* Problem statement
All records are to be transcribed in full; any pictures among them are to be skipped.

* Source material
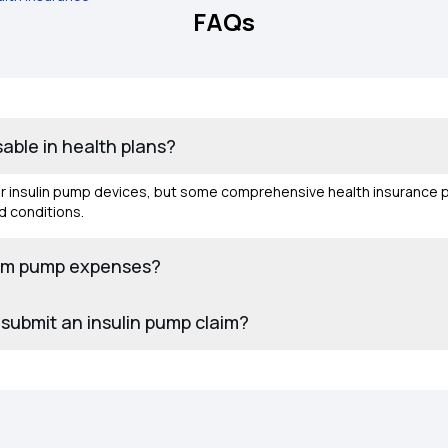
FAQs
able in health plans?
for insulin pump devices, but some comprehensive health insurance 
d conditions.
aim pump expenses?
submit an insulin pump claim?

* The completed task
FAQs
able in health plans?
for insulin pump devices, but some comprehensive health insurance 
d conditions.
aim pump expenses?
submit an insulin pump claim?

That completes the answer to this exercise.